Cats have been a major source of fascination for humans throughout history. From 4,000 years ago in ancient Egypt to today in the U.S., cats continue to be popular pets, well suited for many modern-day lifestyles. Pet specialty retailers also recognize that cat owners are a major market for revenue building throughout the year, and one category within the cat department that can be counted on to drive sales everyday–and with every special event or promotion–is the cat treats category. Treats yield high profits with attractive retail prices, making every cat owner a potential customer.
According to the American Pet Products Association’s (APPA) National Pet Owner Survey, cat treats are purchased by 68 percent of cat customers in a 12-month period–what’s more, 61 percent of those cat owners are buying one to five packages per month, 19 percent buy six to 10 packages monthly, and 20 percent buy 11 or more. Cat treats are most definitely a popular item and are bought in substantial quantities by a great number of cat owners.
Best Use of Treats
Cat owners give their pets treats for a myriad of reasons. However, when trying to increase sales in this category, it is important to be sure that consumers understand how to use treats appropriately. Cat treats should not be a replacement for proper nutrition, nor should they, in any way, become a major portion of any cat’s diet. Today’s diets provide the necessary and required nutrients for optimum feline health, so treats should be used with discretion. In general, treats should never make up more than 10 percent of a pet’s total diet.
The most common treats in the cat aisle will fall into one of three categories–dry, freeze dried or semi-moist. Freeze-dried treats are extremely popular. They are manufactured from real meat, are low in moisture and cats love them.
Dry treats are crunchy, making them ideal for preventing plaque or tartar buildup and cleaning teeth. They come in various feline-pleasing flavors, such as chicken, turkey, tuna and salmon. Dry treats are also easy to display, peg or toss into a bulk bin. The semi-moist treats are usually made up of 20 to 30 percent water, combined with real meat, such as chicken or tuna. Cat owners can use these highly palatable treats to reward their pets. They are also often the better choice for owners who are looking to camouflage medicine or trying to get an ill cat to eat.
Meanwhile, there are treats specifically formulated for dental health, hairball control, weight control and for senior cats with joint problems. Catnip treats and natural and organic treats should also be part of the inventory selection for your cat customers.
It’s important to keep in mind, however, that cat treats add calories to a diet. So be sure your customers understand this, particularly ones who have cats that are already prone to weight issues.
Enticing Cat Customers
There are many ways to attract new customers to the category and to inspire existing customers to try something new. Giving out free samples and using every opportunity to promote your treat assortment can help generate interest in the category and build sales.
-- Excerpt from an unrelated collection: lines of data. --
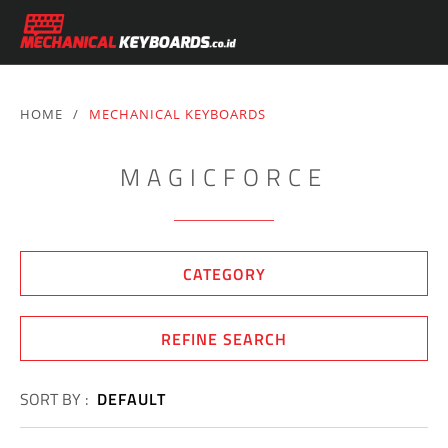
HOME
/
MECHANICAL KEYBOARDS
MAGICFORCE
CATEGORY
REFINE SEARCH
SORT BY :
DEFAULT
• Special store events are good times to hand out samples–even if it is a dog- or fish-related promotion. Many families have multiple pets in their homes.
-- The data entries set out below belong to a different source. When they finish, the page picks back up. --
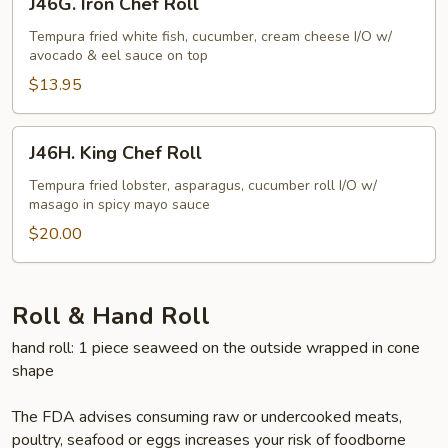
J46G. Iron Chef Roll
Iron
Chef
Tempura fried white fish, cucumber, cream cheese I/O w/
avocado & eel sauce on top
Roll
$13.95
J46H.
J46H. King Chef Roll
King
Chef
Tempura fried lobster, asparagus, cucumber roll I/O w/
masago in spicy mayo sauce
Roll
$20.00
Roll & Hand Roll
hand roll: 1 piece seaweed on the outside wrapped in cone
shape
The FDA advises consuming raw or undercooked meats,
poultry, seafood or eggs increases your risk of foodborne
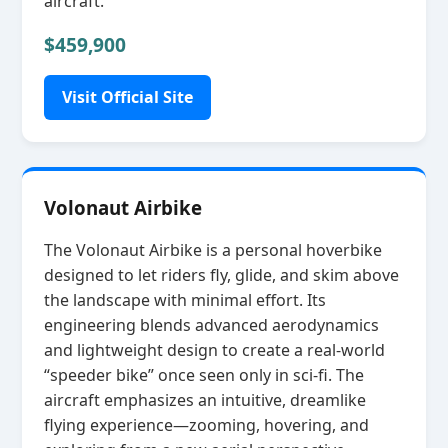
aircraft.
$459,900
Visit Official Site
Volonaut Airbike
The Volonaut Airbike is a personal hoverbike
designed to let riders fly, glide, and skim above
the landscape with minimal effort. Its
engineering blends advanced aerodynamics
and lightweight design to create a real‑world
“speeder bike” once seen only in sci‑fi. The
aircraft emphasizes an intuitive, dreamlike
flying experience—zooming, hovering, and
• Special sales within the cat department can help promote cat treats; attach a treat to a cat food promotion item. Offer a “free treat with purchase” of other cat aisle products, such as kitty litter, accessories, collars and leads, grooming supplies and toys.
• Valentine’s Day is just around the corner, and other holidays throughout the year are good times to have special treat sales and promotions. Capitalize on what the media has already set in place for you.
• Keep track of customers’ names, and pet names and birthdays–celebrate with a free treat.
• Reward customers who make suggestions or comments with treat coupons. Paying attention to customer comments is critical for store operations and improvement. This is a good way to thank your customers for their interest in your success.
• Everyone likes to get something for nothing. Handout some freebies once in a while at checkout to your cat customers, or possibly when discussing cat-related issues in the cat aisle. This becomes personal customer service, which makes a positive impression on everyone. It also adds value, increases goodwill and brings customers back for more.
Of course, retailers are not in business to just give out freebies, but that free item helps get a new product into the hands of a customer who otherwise might not try it. Once that customer is back in the store, the sale is more likely to happen. Just be sure to keep treats well stocked and merchandized, and regularly rotate stock.
Customers will always have favorites, and an ample inventory is crucial, especially when so many customers are buying multiple bags. Offering a great treat selection, outstanding customer service and regular promotions will increase value for your cat customers and result in soaring sales throughout the year.
John Tyson is a freelance writer and photographer who resides in Houston, Texas. He has 20 years combined experience in the pet industry as a multi-store owner, general manager and industry journalist.